I’m a first-generation Beatles’ fan, born in 1956, which makes me a younger cohort of the boomer generation.   According to Sociologist and Beatle Expert Candy Leonard, “screaming teenage girls got a lot of attention in 1964 and they’re the ones immortalized in the black and white footage, but the largest number of first-generation Beatle fans were actually boys and girls between five and 10 years old — boomers born in the mid-to-late 1950s.”  We responded to Beatlemania the same way as our older siblings, but the impact was more significant.   Let me explain how.

Backside of a coloured Beatle card

Backside of a coloured Beatle card

Beatlemania turned us into consumers. By the time I was eight years old, I had every record, every magazine, and an impressive collection of Beatle trading cards. I got my hair cut in a Beatle bob and wore Beatle sneakers.  Like my peers, I was a walking advertisement for Beatlemania.  In my age group, self-directed consumerism was virtually unheard of before 1964.

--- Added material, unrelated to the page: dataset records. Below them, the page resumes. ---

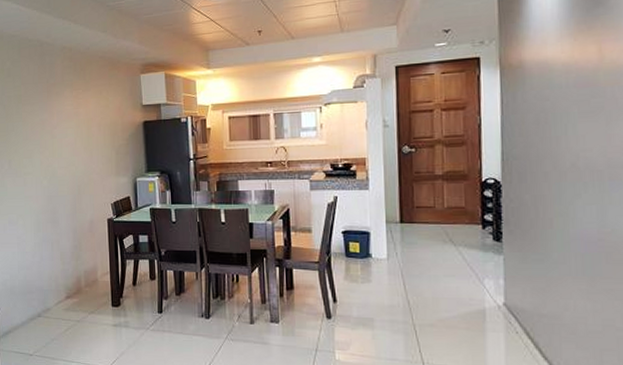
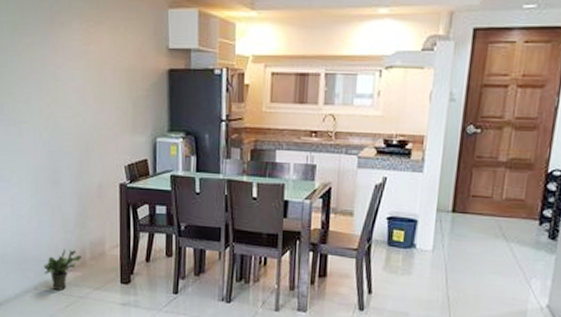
potted plant: none [46,279,79,316] -> present [44,249,83,290]

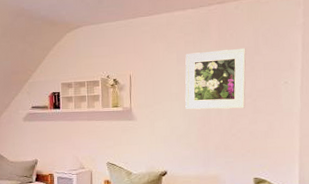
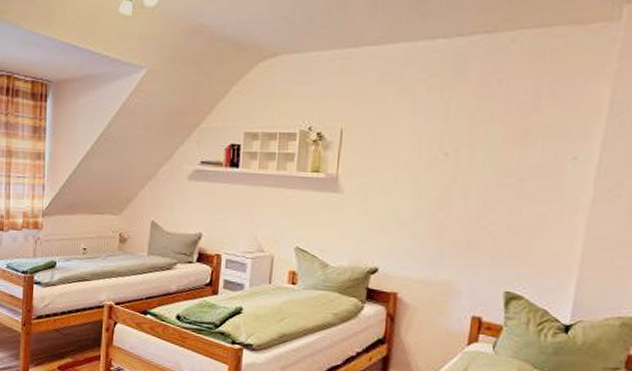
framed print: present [185,48,246,110] -> none [416,101,520,190]

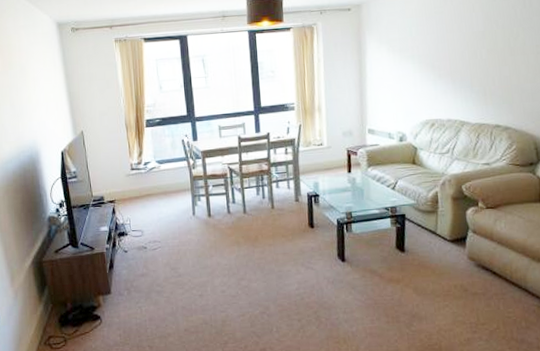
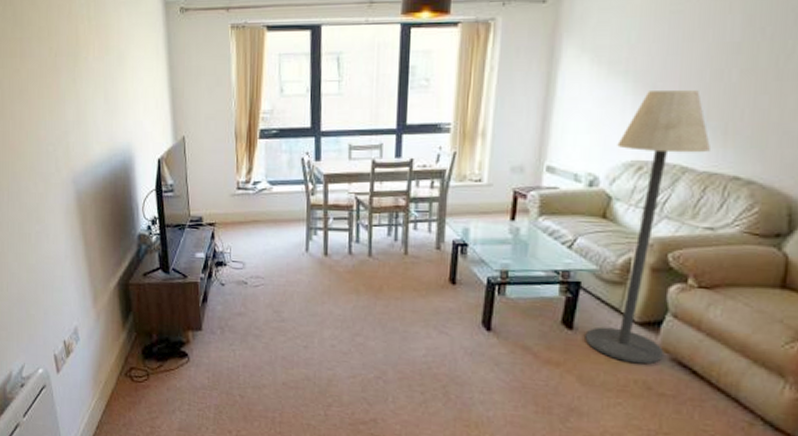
floor lamp: none [414,66,477,272] -> present [585,90,710,364]

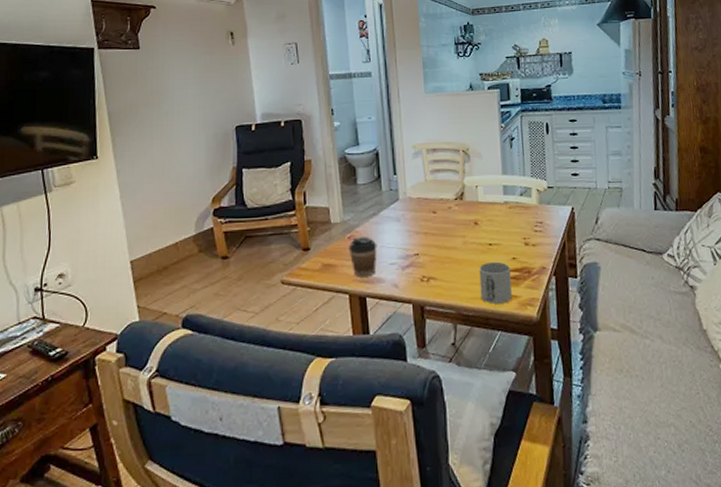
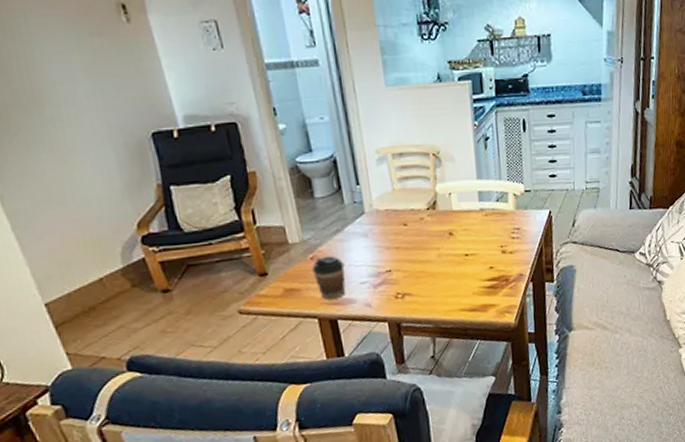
mug: present [479,261,512,304] -> none [455,272,490,315]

The Beatles changed the trajectory of our childhoods, displacing, as Leonard notes, our usual childhood past-times.  My best friend and I stopped playing house and started ‘playing Beatle’.  She was Paul, I was John.  We spoke in fake Liverpudlian accents and ran from fake fans. (Once we even stuffed her younger sister into a doll stroller and took her around the neighbourhood, pretending she was baby Julian.  The kid wasn’t impressed.)   On any given Saturday afternoon, you’d see us with all the other neighbourhood kids, lined up in a row on my friend’s porch playing air guitar: an assortment of John’s and Paul’s in varying sizes and ages (no George’s or Ringo’s, for some reason), imitating our heroes.   By the end of 1964 we all wanted guitars–and I got mine, an inexpensive acoustic model which, unfortunately, I never learned to play. (Like Paul, I’m left-handed, but unlike Paul, I have no talent).  We were still children, but our interests and passions were now more closely aligned with our teen-aged siblings.

emma-peel

Emma Peel, looking bad-ass.

The Beatles became our role models.  Because of their androgynous appeal, ‘playing Beatle’ helped us believe that, as girls, we could become something other than wives and mothers.  The enormous popularity of the Beatles made room for the appearance of bolder, stronger female archetypes, like the bad-ass, fictitious crime fighter Emma Peel. We were no longer stuck with misogynistic caricatures of women, like Ian Fleming’s Pussy Galore (like, seriously, Fleming?).

To say that the Beatles had a positive influence on my youth would be the mother of all understatements. And with George Martin’s passing, I’m reminded even more.  Martin took four rough diamonds, polished them up and made them shine. Thank you, George Martin, and thank you, Beatles, for the childhood you gave me. May you all shine on.